I re-read your original post. There are iterators available for
Associative KeyIterator{T<:Associative}, ValueIterator{T<:Associative}
and the usual iterator which returns key and value as a tuple. These
are all also available for the dicts in DataStructures.jl. So you can
do
for (key, val) in dict
...
end
or
for key in KeyIterator(dict)
...
end
The OrderedDict there keeps to order of insertion. I think there is no
dict which keeps the keys sorted.
On Wed, 2014-06-18 at 12:41,
vav...@uwaterloo.ca wrote:
> Dear Julia colleagues,
>
> Earlier I asked whether there is a datatype similar to "map<K,D>" from C++,
> and nobody answered, so I decided as my first nontrivial Julia program to
> write such a type. This is an associative array (i.e., a dictionary), with
> the added property that the keys have a sort-order, and it is possible to
> loop over the items in the array in this order. I am using a 2-3 tree as
> the implementation. My main data structure looks like this:
>
> type Map{K,D}
> ...
> function Map{K,D}()
> ....
> end
> end
Probably better use a name containing `Dict` as that is the convention
in Julia. Also, probably you want to make it a subtype of
Associative(K,V}. Have a look at base/dict.jl.

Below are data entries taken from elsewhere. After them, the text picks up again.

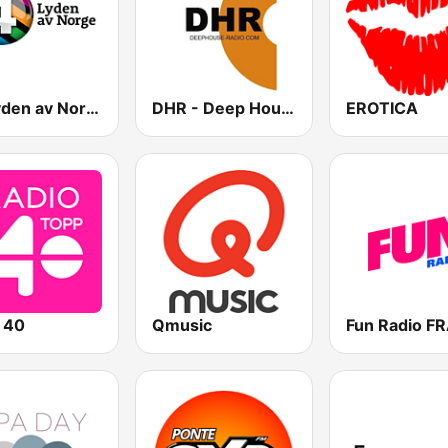
P4 Lyden av Norge
DHR - Deep House Radio
EROTICA
 40
Qmusic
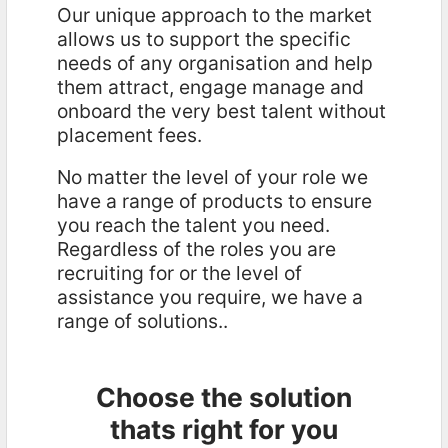
Our unique approach to the market
allows us to support the specific
needs of any organisation and help
them attract, engage manage and
onboard the very best talent without
placement fees.
No matter the level of your role we
have a range of products to ensure
you reach the talent you need.
Regardless of the roles you are
recruiting for or the level of
assistance you require, we have a
range of solutions..
Choose the solution
thats right for you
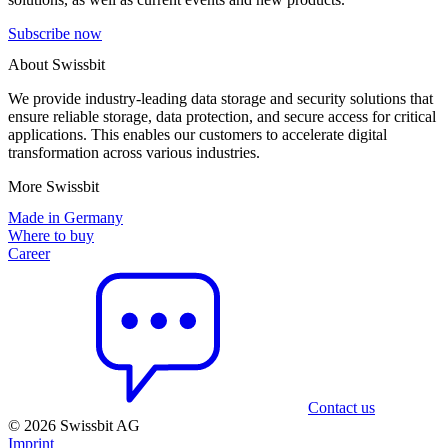
Subscribe now
About Swissbit
We provide industry-leading data storage and security solutions that
ensure reliable storage, data protection, and secure access for critical
applications. This enables our customers to accelerate digital
transformation across various industries.
More Swissbit
Made in Germany
Where to buy
Career
Contact us
© 2026 Swissbit AG
Imprint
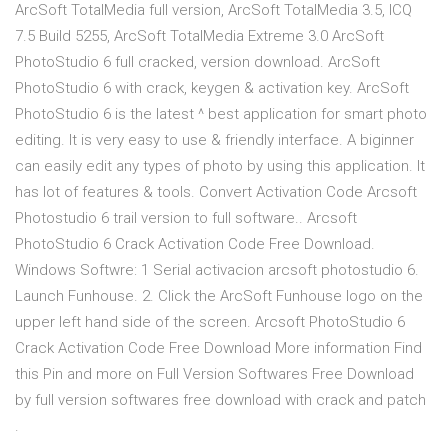
ArcSoft TotalMedia full version, ArcSoft TotalMedia 3.5, ICQ
7.5 Build 5255, ArcSoft TotalMedia Extreme 3.0 ArcSoft
PhotoStudio 6 full cracked, version download. ArcSoft
PhotoStudio 6 with crack, keygen & activation key. ArcSoft
PhotoStudio 6 is the latest ^ best application for smart photo
editing. It is very easy to use & friendly interface. A biginner
can easily edit any types of photo by using this application. It
has lot of features & tools. Convert Activation Code Arcsoft
Photostudio 6 trail version to full software.. Arcsoft
PhotoStudio 6 Crack Activation Code Free Download.
Windows Softwre: 1 Serial activacion arcsoft photostudio 6.
Launch Funhouse. 2. Click the ArcSoft Funhouse logo on the
upper left hand side of the screen. Arcsoft PhotoStudio 6
Crack Activation Code Free Download More information Find
this Pin and more on Full Version Softwares Free Download
by full version softwares free download with crack and patch
.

> But I am stuck right at the outset with two very basic Julia questions.
> First, what is the syntax for a user of my datatype to declare a variable
> to be an empty map of a certain type? In other words, suppose the user
> wants a map from strings to strings:
>
> function test1()
> m1 = Map{ASCIIString, ASCIIString}()
> m1["hello"] = "jello"
> end
>
>
> This gave the error: ERROR: no method Map{ASCIIString, ASCIIString}().
> What is the right syntax to invoke the default constructor for an empty
> map? I couldn't figure this out from the manual; in the manual, the
> constructors either take arguments or else they are constructors for
> built-ins (like arrays) that have a special syntax like a = Int[].
Presumably you've read:
http://docs.julialang.org/en/latest/manual/constructors/
Anyway, this is a often encountered problem. Have a look through the
mailing list. Basically, if you define an inner constructor you also
have to define an outer one.
> Second, at various points in the code, I need to use a default or blank
> instance of either K (the key type) or D (the datatype). In other words, I
> need to initialize an array element whose type is a composite type that has
> some K or D fields; these need to be initialized to some arbitrary K or D
> value that won't ever be used. What is the proper syntax to initialize a
> field k to have a value of type K (where K is a parameter type in my code),
> where the value doesn't matter (can be any default).